Reproduce every line of the records below word for word, from the first to the last.

## start

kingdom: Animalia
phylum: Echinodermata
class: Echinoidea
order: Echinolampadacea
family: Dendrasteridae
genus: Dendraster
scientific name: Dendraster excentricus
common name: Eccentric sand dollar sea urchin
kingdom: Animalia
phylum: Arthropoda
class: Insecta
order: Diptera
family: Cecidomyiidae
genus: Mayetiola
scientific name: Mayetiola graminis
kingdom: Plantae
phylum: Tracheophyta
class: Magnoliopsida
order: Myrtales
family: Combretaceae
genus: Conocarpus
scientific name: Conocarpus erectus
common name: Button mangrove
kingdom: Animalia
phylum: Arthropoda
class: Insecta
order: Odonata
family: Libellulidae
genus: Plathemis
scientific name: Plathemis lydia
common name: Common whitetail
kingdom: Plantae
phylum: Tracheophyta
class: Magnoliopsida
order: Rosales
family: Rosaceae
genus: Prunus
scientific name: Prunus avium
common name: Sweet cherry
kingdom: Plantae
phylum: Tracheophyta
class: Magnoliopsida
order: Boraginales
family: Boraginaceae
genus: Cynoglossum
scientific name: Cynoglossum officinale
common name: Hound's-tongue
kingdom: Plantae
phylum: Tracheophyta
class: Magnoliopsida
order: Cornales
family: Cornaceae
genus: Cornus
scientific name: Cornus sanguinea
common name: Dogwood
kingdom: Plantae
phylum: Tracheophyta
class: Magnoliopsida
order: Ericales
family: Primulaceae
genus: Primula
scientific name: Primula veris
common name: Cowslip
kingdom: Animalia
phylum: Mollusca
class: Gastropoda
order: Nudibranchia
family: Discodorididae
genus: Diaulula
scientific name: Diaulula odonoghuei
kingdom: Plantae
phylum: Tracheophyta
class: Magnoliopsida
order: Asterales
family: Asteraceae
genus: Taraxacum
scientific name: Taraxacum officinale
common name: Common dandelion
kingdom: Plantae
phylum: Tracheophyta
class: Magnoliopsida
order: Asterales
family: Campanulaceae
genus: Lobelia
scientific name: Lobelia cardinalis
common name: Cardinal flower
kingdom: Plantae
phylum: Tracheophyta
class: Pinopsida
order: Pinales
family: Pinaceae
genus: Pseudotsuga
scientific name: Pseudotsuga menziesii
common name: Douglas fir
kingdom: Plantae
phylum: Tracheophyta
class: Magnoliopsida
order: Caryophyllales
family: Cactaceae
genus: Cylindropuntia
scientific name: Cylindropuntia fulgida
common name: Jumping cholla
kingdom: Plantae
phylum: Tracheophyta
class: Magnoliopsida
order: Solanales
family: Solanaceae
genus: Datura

## end

#### [Answer to the problem]
kingdom: Animalia
phylum: Echinodermata
class: Echinoidea
order: Echinolampadacea
family: Dendrasteridae
genus: Dendraster
scientific name: Dendraster excentricus
common name: Eccentric sand dollar sea urchin
kingdom: Animalia
phylum: Arthropoda
class: Insecta
order: Diptera
family: Cecidomyiidae
genus: Mayetiola
scientific name: Mayetiola graminis
kingdom: Plantae
phylum: Tracheophyta
class: Magnoliopsida
order: Myrtales
family: Combretaceae
genus: Conocarpus
scientific name: Conocarpus erectus
common name: Button mangrove
kingdom: Animalia
phylum: Arthropoda
class: Insecta
order: Odonata
family: Libellulidae
genus: Plathemis
scientific name: Plathemis lydia
common name: Common whitetail
kingdom: Plantae
phylum: Tracheophyta
class: Magnoliopsida
order: Rosales
family: Rosaceae
genus: Prunus
scientific name: Prunus avium
common name: Sweet cherry
kingdom: Plantae
phylum: Tracheophyta
class: Magnoliopsida
order: Boraginales
family: Boraginaceae
genus: Cynoglossum
scientific name: Cynoglossum officinale
common name: Hound's-tongue
kingdom: Plantae
phylum: Tracheophyta
class: Magnoliopsida
order: Cornales
family: Cornaceae
genus: Cornus
scientific name: Cornus sanguinea
common name: Dogwood
kingdom: Plantae
phylum: Tracheophyta
class: Magnoliopsida
order: Ericales
family: Primulaceae
genus: Primula
scientific name: Primula veris
common name: Cowslip
kingdom: Animalia
phylum: Mollusca
class: Gastropoda
order: Nudibranchia
family: Discodorididae
genus: Diaulula
scientific name: Diaulula odonoghuei
kingdom: Plantae
phylum: Tracheophyta
class: Magnoliopsida
order: Asterales
family: Asteraceae
genus: Taraxacum
scientific name: Taraxacum officinale
common name: Common dandelion
kingdom: Plantae
phylum: Tracheophyta
class: Magnoliopsida
order: Asterales
family: Campanulaceae
genus: Lobelia
scientific name: Lobelia cardinalis
common name: Cardinal flower
kingdom: Plantae
phylum: Tracheophyta
class: Pinopsida
order: Pinales
family: Pinaceae
genus: Pseudotsuga
scientific name: Pseudotsuga menziesii
common name: Douglas fir
kingdom: Plantae
phylum: Tracheophyta
class: Magnoliopsida
order: Caryophyllales
family: Cactaceae
genus: Cylindropuntia
scientific name: Cylindropuntia fulgida
common name: Jumping cholla
kingdom: Plantae
phylum: Tracheophyta
class: Magnoliopsida
order: Solanales
family: Solanaceae
genus: Datura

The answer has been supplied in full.